Times have changed in the realm of sports media and discourse. Sports news breaks in an instant and therefore requires instant analysis, commentary and reaction.
As Marshall McLuhan said, “the medium is the message.” Twitter is the medium.
Sports Illustrated? Obsolete. A once-per-week distribution is far too slow to keep up in these fast-paced times. Additionally, senior writer Joe Posnanski, at one time one of the most respected men in the industry, has been compromised by the Jerry Sandusky scandal.
ESPN? Irrelevant. Its talking heads are occupied by NFL drivel while its “insiders” are consistently beaten to the scoop by everyone from local newspaper writers to Fox Sports’ Jay Glazer and Yahoo!’s unpronounceably-great Adrian Wojnarowski. Where once it relied on outstanding journalists, the self-proclaimed Worldwide Leader now depends upon irritants Skip Bayless and Colin Cowherd.
How the mighty have fallen. Once they were titans in their field. Now SI and ESPN resemble Michael Jordan in a Wizards uniform, hanging on for dear life, tarnishing a once-proud legacy.
The other sports media outlets understand the challenge: adapt or perish.
Welcome to the Sports Twitter-verse.
A Beginner’s FAQ
How do I begin my immersion into the Sports Twitter-verse?
Log in and create your own Twitter handle. Stay simple. Feel free to use your name, your initials, your nickname, your favorite numbers – it all works. The more thought you give to your handle, the more likely you’ll be sneered at. In all likelihood, that’ll happen anyway. There’s a lot of sneering in the Twitter-verse.
Next, follow all of the analysts and columnists on TSN, ESPN, Fox Sports, Yahoo!, SB Nation, The Good Point, SI – and click on each of their names and follow everyone that they’re following. Follow all of the players on your favorite team, too, and maybe a couple of players on different teams. Follow all of your favorite team’s minor leaguers. Celebrities? Good enough. Follow them. If anyone begins to follow you, follow them back. It’s the considerate thing to do. Unless they’re following you in real life. In which case: run.
Okay, I’m ready! I’m following 584 people and I have 21 people following me. What should I tweet about?
Get your feet beneath you by tweeting your current thoughts and actions. Are you going to Tim Hortons for coffee? Tweet it. Is there a song in your head? Tweet it. Simple.
There’s no need for you to do all the work in tweeting, either. Go through everyone else’s tweets. Agree with any of them? Hit “retweet” and bam! Your followers just received someone else’s wisdom. Nicely done.
After several days of non-stop tweeting, you’ll be ready to snap into action when enormous sports stories break, like Jeremy Hellickson winning the AL Cy Young or the Orioles changing their logo back to the cartoonish smiling bird.

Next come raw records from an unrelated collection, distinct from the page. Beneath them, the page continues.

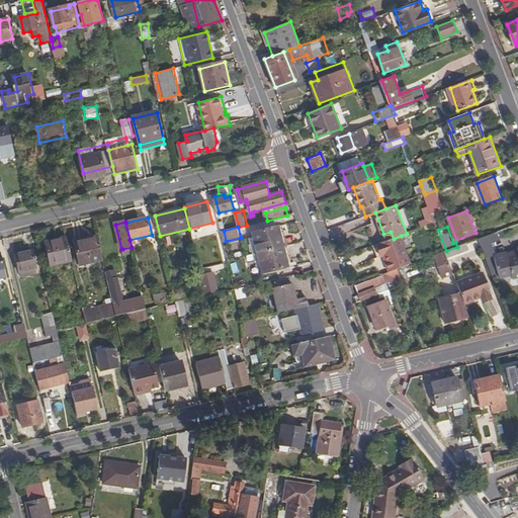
[(251,234),(256,254),(281,248),(276,228),(251,234)]
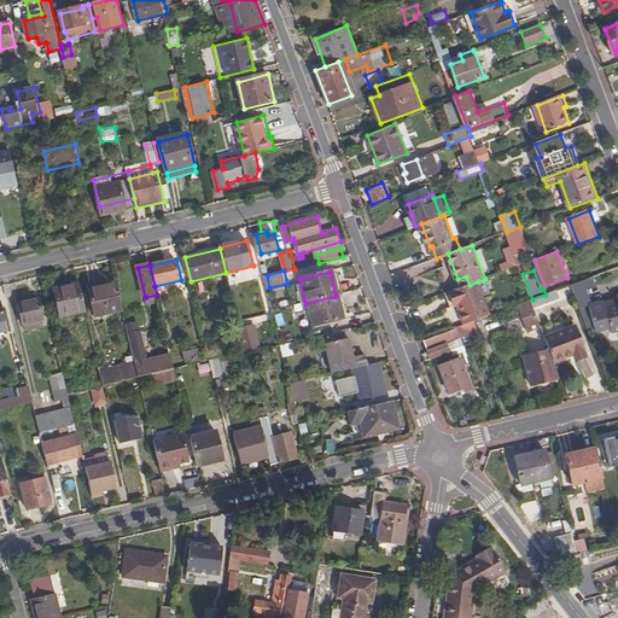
[(466,277),(458,279),(461,287),(470,285),(466,277)]
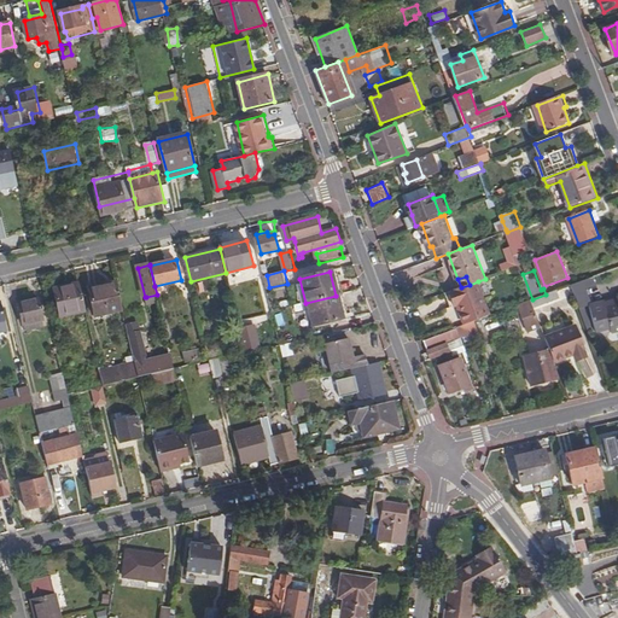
[(590,305),(594,304),(589,289),(598,286),(595,277),(573,284),(582,308),(587,307),(590,305)]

Whatever is happening right now is the most important issue ever. Now is the time. Let your feelings be heard.
Do’s and Don’t’s in the Sports Twitter-verse
DO react honestly and immediately. Why censor yourself? It’s your opinion. Share it. If more facts come out in an hour, hey, you can just tweet your changed opinion in an hour.
DON’T be star-struck. In the Sports Twitter-verse, you and everyone else are on even footing. Jose Bautista just belted another home run? Congratulate him via tweet. Confused about why Keith Law is hating on Adeiny Hechavarria? Ask him directly. You have a direct pipeline to your target. Use it.
DO respond to people personally. If someone calls you out, let him have it. The Sports Twitter-verse is the perfect place to flame some idiot with a selection of sizzling rhetoric.
DON’T wonder if someone else is being sarcastic. If they took the time to tweet about it, they must be utterly sincere in their opinion.
DO speculate on every rumor. If the Nationals are considering offering Albert Pujols a contract, snap off a blind guess of what this would mean for the NL East. Talk trash to Phillies fans. Tell the Cardinals management how much they suck. Brag that the Nats are now World Series favorites or snipe that they overpaid and gave Pujols too many seasons on the deal. Your opinion must be heard, and it must be heard immediately.
DON’T proofread your tweets. The basic gist will come across just fine.
The Sports Twitter-verse is an exciting wilderness of reporting, conjecture and typos, combining the best features of human emotion, evolution, fanaticism and anonymity. And every now and then, you might find a link to a funny YouTube video. That’s an aspect of life that, unlike C.J. Wilson, is far from overrated.